According to Ramban, we understand why Hillel changed the Torah’s positive wording of “Love your neighbor as yourself,” when he addressed the non-Jew who wished to convert, saying negatively to him, “Don’t do anything to your fellowman that you would find abhorrent if done to you.” Yet regarding Ramban’s enlisting Rabbi Akiva’s pronouncement that “your own life comes first” as proof of his own view, that point was addressed by Rabbi Yehuda Loew, the Maharal (Netiv: “Ahavat HaRe’a, Chapter 1). He wrote:
“Do not view as contradiction Rabbi Akiva’s exposition teaching that a Jew’s own life precedes that of his fellow, and the Torah’s command to love one’s neighbor as one’s self. The two issues are different. Certainly one’s own life comes first. Yet as far as the love that one should feel for his fellow, he certainly should love him as much as he loves himself.”

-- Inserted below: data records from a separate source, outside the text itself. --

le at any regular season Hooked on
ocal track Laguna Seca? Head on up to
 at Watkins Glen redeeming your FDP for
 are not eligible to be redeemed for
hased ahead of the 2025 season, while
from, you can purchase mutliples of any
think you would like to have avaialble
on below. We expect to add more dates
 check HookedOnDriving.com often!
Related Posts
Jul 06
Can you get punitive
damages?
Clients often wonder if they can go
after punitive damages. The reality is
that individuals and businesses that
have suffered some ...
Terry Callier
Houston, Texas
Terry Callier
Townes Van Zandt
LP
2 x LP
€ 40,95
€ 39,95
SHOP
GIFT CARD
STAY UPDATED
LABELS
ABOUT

Maharal distinguishes between life itself, regarding which one’s own life takes precedence, and the relationship between people within life’s framework. There, one must divide up his love equally between himself and his fellow.

Rambam expresses the mitzvah of loving one’s fellow man in three places, and in all of them his view is that “as yourself” should be taken literally. One is in Hilchot De’ot 6:3, where he wrote:
“It is a mitzvah upon every person to love every Jew as himself, as it says, ‘Love your neighbor as yourself.’ Therefore, he must praise him and show respect for his property the way he shows respect for his own property and desires his own dignity.”

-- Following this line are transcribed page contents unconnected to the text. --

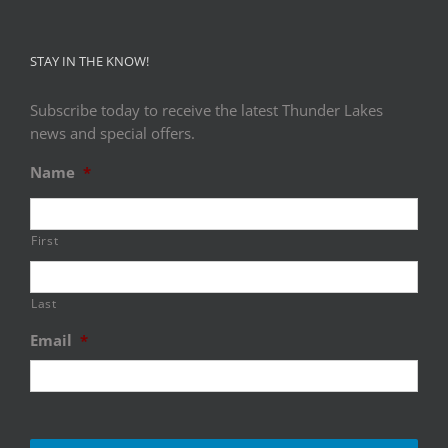
STAY IN THE KNOW!
Subscribe today to receive the latest Thunder Lakes
news and special offers.
Name
*
First
Last
Email
*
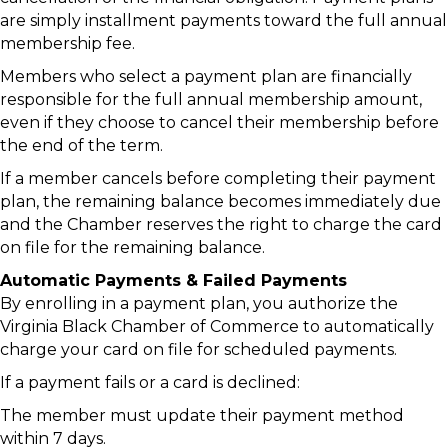
are simply installment payments toward the full annual
membership fee.
Members who select a payment plan are financially
responsible for the full annual membership amount,
even if they choose to cancel their membership before
the end of the term.
If a member cancels before completing their payment
plan, the remaining balance becomes immediately due
and the Chamber reserves the right to charge the card
on file for the remaining balance.
Automatic Payments & Failed Payments
By enrolling in a payment plan, you authorize the
Virginia Black Chamber of Commerce to automatically
charge your card on file for scheduled payments.
If a payment fails or a card is declined:
The member must update their payment method
within 7 days.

Rambam’s approach is stated explicitly in Avot 2:13,15: “Let your friend’s honor be as dear to you as your own… Let your friend’s property be as precious to you as your own.” Moreover, in Sefer HaMitzvot Rambam wrote, “Whatever he wants, I want him to have, and whatever I want for myself I want for him as well.” In Hilchot Avel 14:1 Rambam expressed it as follows, “Everything you wish others to do for you, you should do for your partner in Torah and mitzvoth.”

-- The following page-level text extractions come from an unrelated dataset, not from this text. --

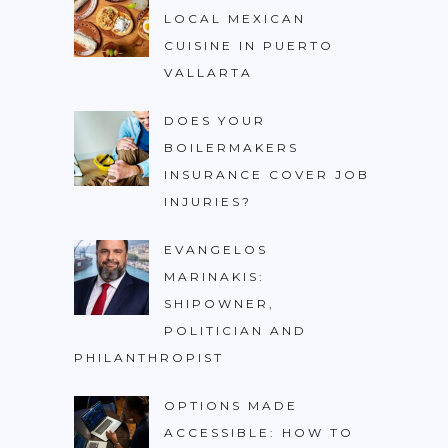
LOCAL MEXICAN
CUISINE IN PUERTO
VALLARTA
DOES YOUR
BOILERMAKERS
INSURANCE COVER JOB
INJURIES?
EVANGELOS
MARINAKIS:
SHIPOWNER,
POLITICIAN AND
PHILANTHROPIST
OPTIONS MADE
ACCESSIBLE: HOW TO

Yet according to Rambam’s approach we have to explain why Hillel changed the expression. Why did he use a negative wording rather than the positive wording of Rambam? That question is answered as follows: Indeed, Ramban is right that the demand to love one’s fellow man as equal to oneself is beyond human ability, as Ramban said, “The human heart cannot accept loving his fellow man as himself.” This is not so, however, regarding the holy seed of Abraham, Isaac and Jacob, to whom was addressed the command to “love your neighbor as yourself.” This spiritual level fits the root of their soul, and such a demand can be made of them. Hillel, by contrast, was addressing a non-Jew who had not yet converted. Had he expressed it positively, it would have been beyond the non-Jew’s understanding, and he would not have converted. He therefore used a wording that the non-Jew would understand and could accept.

The Jerusalem Talmud (Nedarim 9:4) addressed this question of how a human being could be expected to love his fellow man as himself, and it responds with a parable:
A man was cutting meat with a knife in his hand, and with his right hand he accidentally cut and wounded his left hand. Here the Talmud asks: “Will the wounded hand now go back and wound the hand that hurt it?” The Korban HaEdah, a commentary on the Jerusalem Talmud, explains this parable:
“It is the same with people. Since all of Israel are one body, it is logical that one Jew should not take revenge on his fellow. After all, whoever does so is ultimately only hurting himself.”

Thus, when a Jew realizes that the Jewish People are like one body, and a Jew who loves his fellow Jew actually loves himself, then even the most selfish person will be able to love his fellow man because he will view him as part of himself.